En conclusion, les perspectives ouvertes par le projet d’une société inclusive sont contrastées pour les associations. D’un côté, on peut espérer dessiner les contours d’une association ouverte à tous, non discriminante, et dont le pouvoir est équitablement partagé entre ses membres.
D’un autre côté, on peut s’interroger sur les chantiers à ouvrir par les associations en lien avec les pouvoirs publics pour défendre une société non exclusive.
Il s’agit certainement pour elles de parvenir à mieux suivre les individus dans leur parcours personnel. Cela suppose de développer plus de transversalité, de mieux collaborer sur leurs territoires, de développer des dispositifs mutualisés et de s’engager plus avant dans la constitution de communs10 .
Cela permet notamment de favoriser l’auto-organisation des collectifs associatifs et de co-construire collectivement de meilleurs critères en matière d’inclusivité.
- 1Brigitte Bouquet, «L’inclusion : approche socio-sémantique», in Érès « Vie sociale» n° 11, éditions Érès, 2015.
- 2Amartya Sen, L’Idée de justice, Flammarion, 2012.

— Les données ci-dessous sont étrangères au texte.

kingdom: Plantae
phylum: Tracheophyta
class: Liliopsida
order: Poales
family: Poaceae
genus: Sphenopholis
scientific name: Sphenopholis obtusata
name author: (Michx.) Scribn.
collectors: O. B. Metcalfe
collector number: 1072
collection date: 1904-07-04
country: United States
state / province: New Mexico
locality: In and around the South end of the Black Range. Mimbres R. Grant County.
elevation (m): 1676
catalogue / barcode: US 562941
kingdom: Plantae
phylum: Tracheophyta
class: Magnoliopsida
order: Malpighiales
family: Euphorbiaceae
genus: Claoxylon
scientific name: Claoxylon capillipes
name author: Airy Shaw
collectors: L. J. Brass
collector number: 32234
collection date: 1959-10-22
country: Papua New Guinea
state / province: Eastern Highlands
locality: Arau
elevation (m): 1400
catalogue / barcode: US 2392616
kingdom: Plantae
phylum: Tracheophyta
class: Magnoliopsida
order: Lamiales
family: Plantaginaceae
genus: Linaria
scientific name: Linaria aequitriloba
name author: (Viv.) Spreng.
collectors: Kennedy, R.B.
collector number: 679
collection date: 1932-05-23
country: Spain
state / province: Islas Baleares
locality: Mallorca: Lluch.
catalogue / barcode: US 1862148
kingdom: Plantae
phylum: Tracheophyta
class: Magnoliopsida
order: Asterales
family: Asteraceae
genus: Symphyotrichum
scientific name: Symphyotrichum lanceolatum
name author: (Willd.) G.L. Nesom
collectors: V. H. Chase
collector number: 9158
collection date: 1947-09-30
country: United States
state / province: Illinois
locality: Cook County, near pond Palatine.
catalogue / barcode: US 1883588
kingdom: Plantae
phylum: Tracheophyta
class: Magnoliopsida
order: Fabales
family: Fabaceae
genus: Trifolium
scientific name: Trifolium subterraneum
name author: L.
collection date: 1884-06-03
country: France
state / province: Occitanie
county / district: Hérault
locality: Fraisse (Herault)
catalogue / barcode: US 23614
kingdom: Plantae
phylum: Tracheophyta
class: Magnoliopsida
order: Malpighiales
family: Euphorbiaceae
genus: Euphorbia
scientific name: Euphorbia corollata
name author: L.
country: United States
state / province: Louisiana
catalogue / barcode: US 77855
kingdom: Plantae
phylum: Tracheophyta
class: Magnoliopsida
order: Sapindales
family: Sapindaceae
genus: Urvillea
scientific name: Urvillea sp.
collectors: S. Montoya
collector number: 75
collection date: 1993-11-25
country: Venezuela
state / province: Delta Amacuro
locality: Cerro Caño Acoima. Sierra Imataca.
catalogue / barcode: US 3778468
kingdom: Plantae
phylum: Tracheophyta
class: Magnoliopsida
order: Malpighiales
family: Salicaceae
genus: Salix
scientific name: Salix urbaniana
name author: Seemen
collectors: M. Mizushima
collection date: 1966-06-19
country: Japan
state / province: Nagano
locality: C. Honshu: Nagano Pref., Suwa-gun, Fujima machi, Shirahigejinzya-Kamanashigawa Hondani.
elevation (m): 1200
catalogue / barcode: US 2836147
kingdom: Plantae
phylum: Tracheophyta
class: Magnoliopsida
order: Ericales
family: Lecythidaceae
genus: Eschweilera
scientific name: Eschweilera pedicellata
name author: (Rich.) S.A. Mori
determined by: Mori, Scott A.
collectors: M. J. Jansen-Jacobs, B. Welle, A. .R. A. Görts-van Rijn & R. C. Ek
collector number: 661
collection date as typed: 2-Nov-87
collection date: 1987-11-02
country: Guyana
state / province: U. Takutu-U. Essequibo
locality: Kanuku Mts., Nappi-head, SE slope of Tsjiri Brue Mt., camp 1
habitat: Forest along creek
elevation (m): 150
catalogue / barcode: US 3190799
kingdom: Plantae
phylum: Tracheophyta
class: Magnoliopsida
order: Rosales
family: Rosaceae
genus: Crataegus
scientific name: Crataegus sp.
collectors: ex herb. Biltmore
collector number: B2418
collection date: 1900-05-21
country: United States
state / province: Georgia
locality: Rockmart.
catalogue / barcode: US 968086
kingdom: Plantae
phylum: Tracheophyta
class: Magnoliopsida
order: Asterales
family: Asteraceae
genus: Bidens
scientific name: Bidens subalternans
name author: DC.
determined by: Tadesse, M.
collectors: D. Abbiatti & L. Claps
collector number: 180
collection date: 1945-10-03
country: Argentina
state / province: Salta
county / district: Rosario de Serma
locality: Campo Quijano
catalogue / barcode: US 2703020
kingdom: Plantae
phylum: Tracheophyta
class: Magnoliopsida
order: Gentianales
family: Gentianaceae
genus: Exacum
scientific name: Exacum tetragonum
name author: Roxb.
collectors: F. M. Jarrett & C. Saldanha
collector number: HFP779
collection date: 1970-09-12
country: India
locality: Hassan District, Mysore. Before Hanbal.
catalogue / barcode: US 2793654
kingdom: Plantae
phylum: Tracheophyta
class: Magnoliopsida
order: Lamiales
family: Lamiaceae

- 3Charles Gardou, La Société inclusive, parlons-en ! Il n'y a pas de vie minuscule, éditions Érès, 2012.
- 4Francis Calcoen et al, «Société inclusive et innovation : quel rapport ? », chapitre 13 de Les associations réinventent l’innovation, Cahier technique Uniopss n° 23, 2021.
- 5Ibid.
- 6Ces perspectives ont été développées par l’inclusiscore du Mouvement associatif.
- 7Alain Supiot, La Gouvernance par les nombres, Fayard, 2015.
- 8Laurent Gardin et Jean-Louis Laville, « L’Économie solidaire », in Jacques Defourny et Marthe Nyssens (dir.), Économie sociale et solidaire : socioéconomie du 3e secteur, De Boeck, 2017.
- 9Paul-Loup Weil-Dubuc, «Arrêtons avec la société inclusive : parlons de non-exclusion», Socialter, 10 décembre 2018.
- 10 Elinor Ostrom, Gouvernance des biens communs, De Boeck, 2010, et Amartya Sen, op cit.